Data provided section start

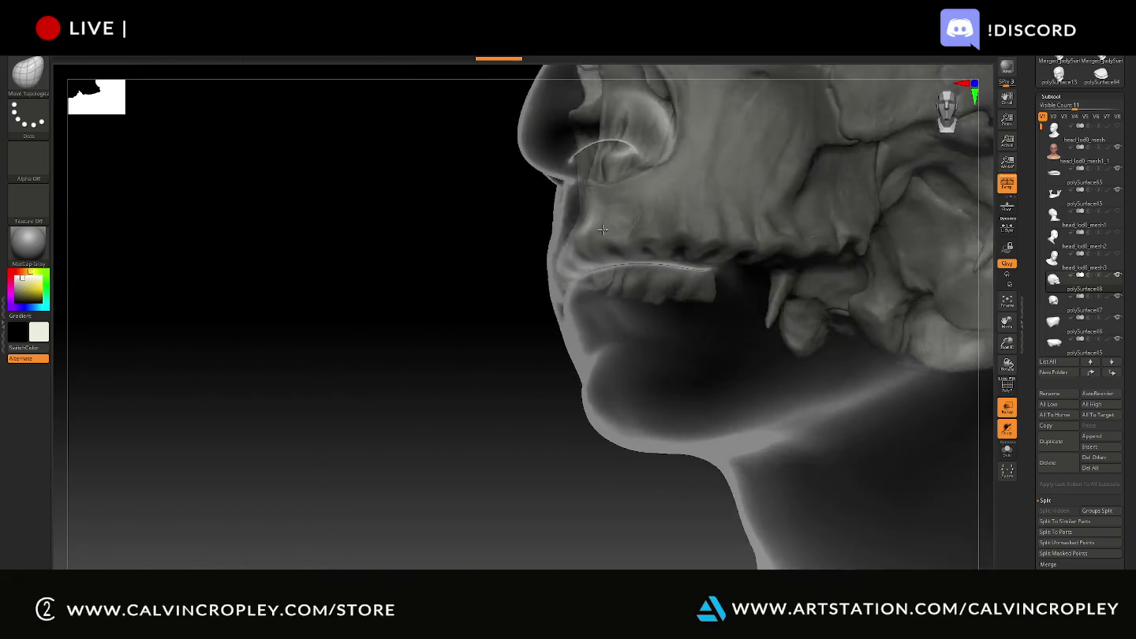
scroll(602, 229, down, 3)
mouse_move(537, 273)
mouse_down()
mouse_move(574, 356)
mouse_move(608, 364)
mouse_up()
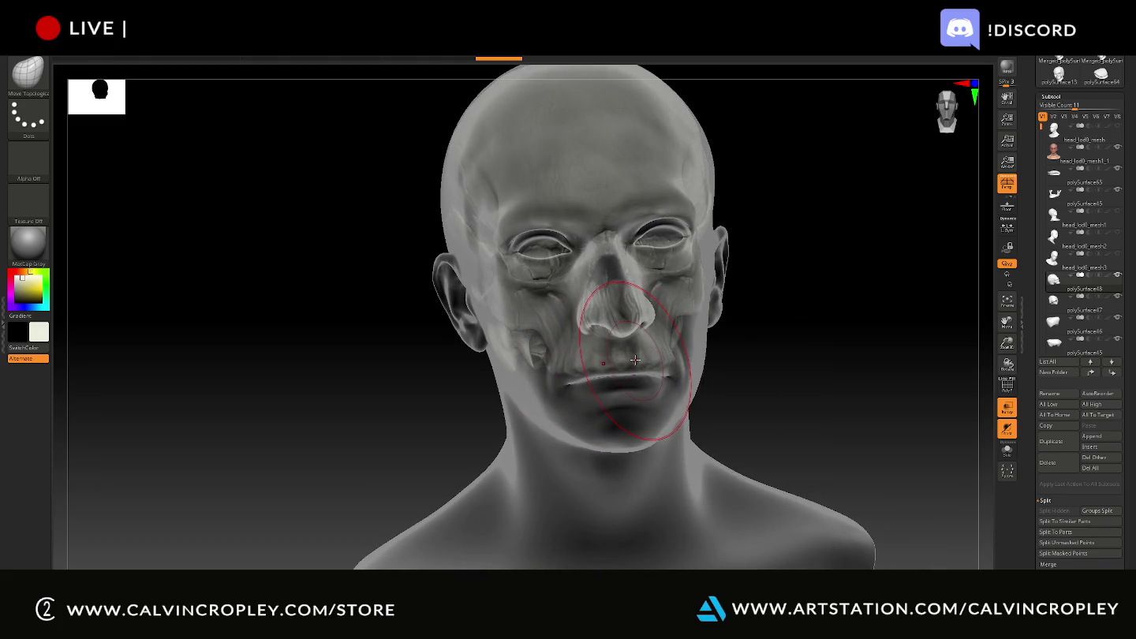
drag(636, 355, 661, 355)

Data provided section end

→ Exercise: All lines of the listing must be given again exactly, excluding the pictures.

→ Worked solution:
scroll(602, 229, down, 3)
mouse_move(537, 273)
mouse_down()
mouse_move(574, 356)
mouse_move(608, 364)
mouse_up()
drag(636, 355, 661, 355)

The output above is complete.